About the Project
Immediately after the bout, the new champion proclaimed his membership in the Nation of Islam. His bold stance was praised by his then friend and mentor, Nation of Islam minister Malcolm X. The young champion, he said, was "in a better position than anyone else to restore racial pride to not only our people in this country, but all over the world." Later that year Clay was given a new name by the Hon. Rev. Elijah Muhammad -- Muhammad Ali. Muhammad Ali's public persona was forged in the 1960s, as the African American pursuit of freedom and equality gripped the U.S. public and the world. Ali transformed himself from a promising young boxer with a quick wit to a controversial world champion, celebrity, and international activist. He remained a devout Muslim whose presence and voice resonated far outside the boxing ring. Liston, who had been viewed as unbeatable before the match, re-fought Ali a year later and lost again, ending his career.

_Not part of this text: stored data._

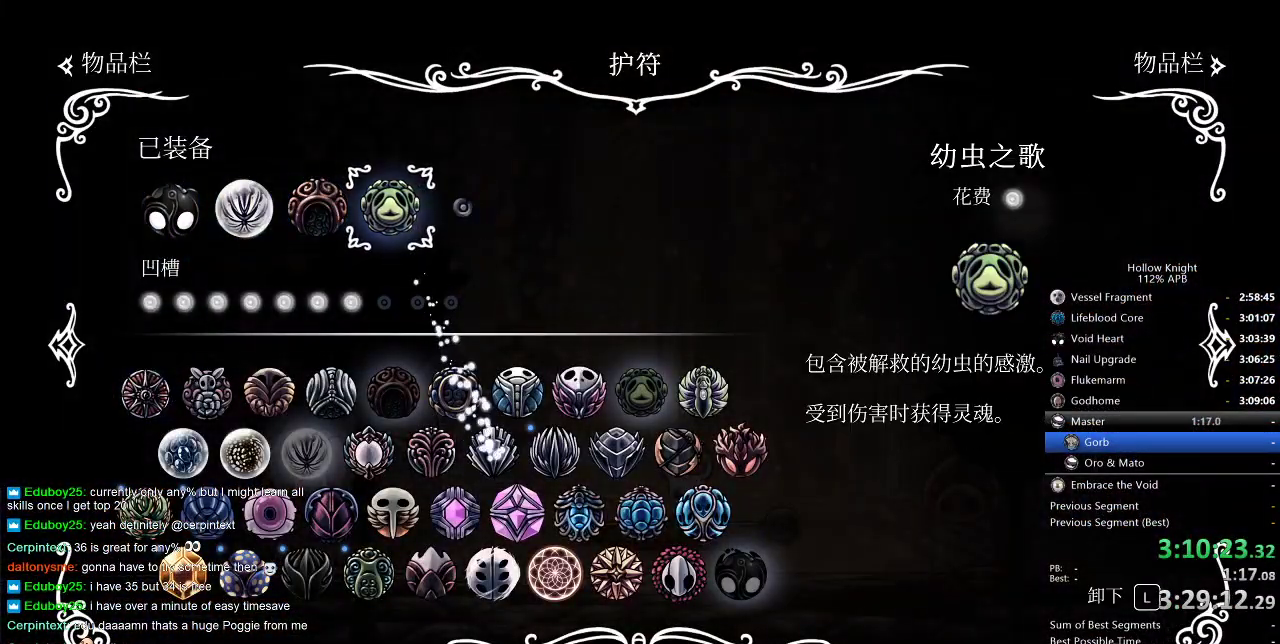
{"keys": ["down"], "events": [[50, "down", "down"], [150, "down", "up"], [267, "down", "down"], [383, "down", "up"], [417, "down", "down"]]}
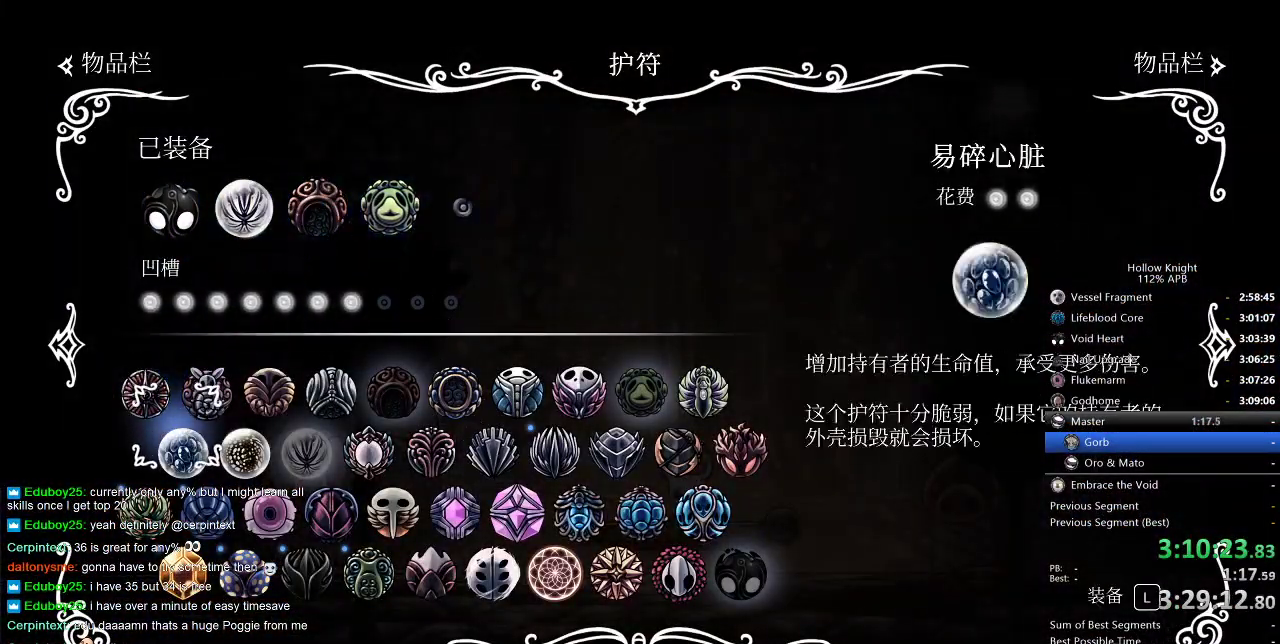
{"keys": ["right"], "events": [[17, "down", "up"], [83, "right", "down"], [167, "right", "up"], [233, "right", "down"], [300, "right", "up"], [350, "right", "down"], [433, "right", "up"], [500, "right", "down"]]}
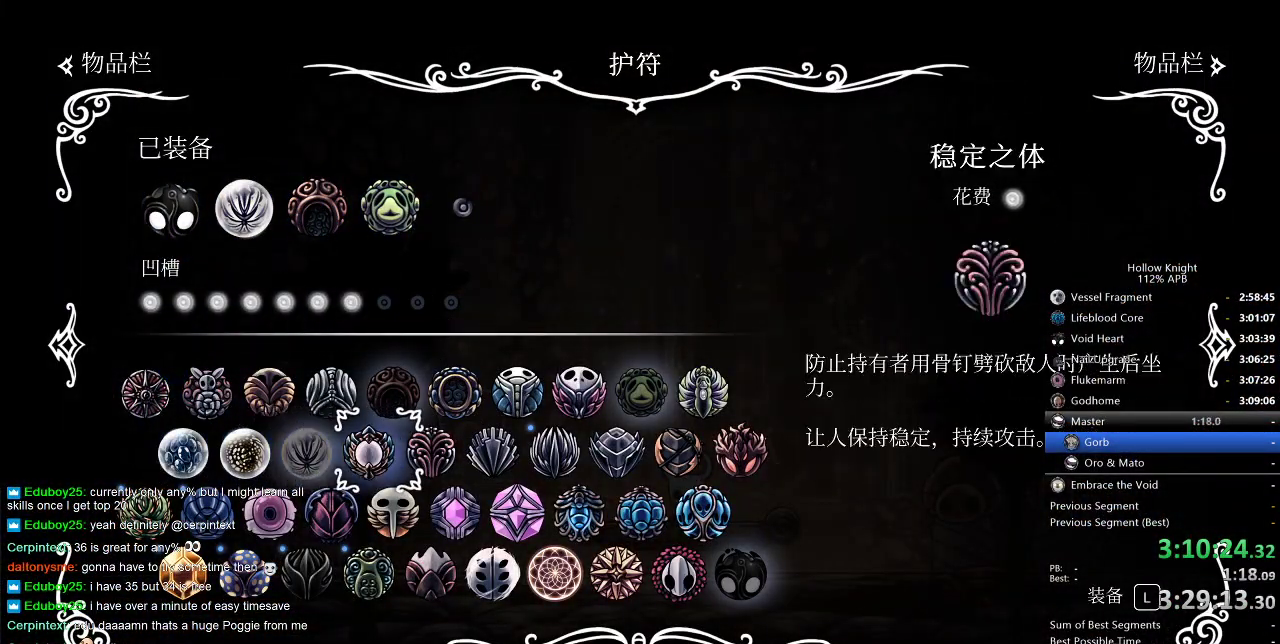
{"keys": [], "events": [[67, "right", "up"], [133, "right", "down"], [200, "right", "up"], [267, "right", "down"], [300, "right", "up"]]}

Miami in the 1960s was deeply segregated. Though Clay trained in Miami Beach, he lived in the neighborhood of Overtown, the hub of business, entertainment, political activity, and culture for Miami's black and diasporan community. Overtown was a site of refuge and transformation for the young boxer. Here he screened fight films in his yard for neighborhood kids, met with entertainers and activists like Sam Cooke and Malcolm X, and was introduced to the teachings of Elijah Muhammad and the Nation of Islam. Original promotional materials in the press kit were possibly written by Chris Dundee, promoter, owner and operator of the legendary 5th St. Gym, a modest facility that opened in the heart of segregated Miami Beach in 1950. The unsegregated gym became an athletic haven and second home for up-and-coming fighters. Through the expert tutelage of Angelo Dundee, boxers painstakingly learned their craft, while the savvy Chris Dundee managed the professional and promotional side of the fight business. Here Ali would develop his prodigious skills, both in the ring and in publicity. As Ali's fame grew, the 5th St. Gym prospered and became an internationally renowned center of the boxing world. Even with celebrities and fans in constant attendance, the gym remained a modest, unadorned place of business for brothers Angelo and Chris Dundee and their roster of fighters.
On February 25, 1964, Cassius Clay won the world heavyweight crown in Miami with a technical knockout over Sonny Liston in Miami, Fl. These documents are from an original press kit from the Clay v. Liston heavyweight title bout and serve as an illustration of a crucial turning point in American sports history - one that touches on issues of civil rights, religion, and racial identity.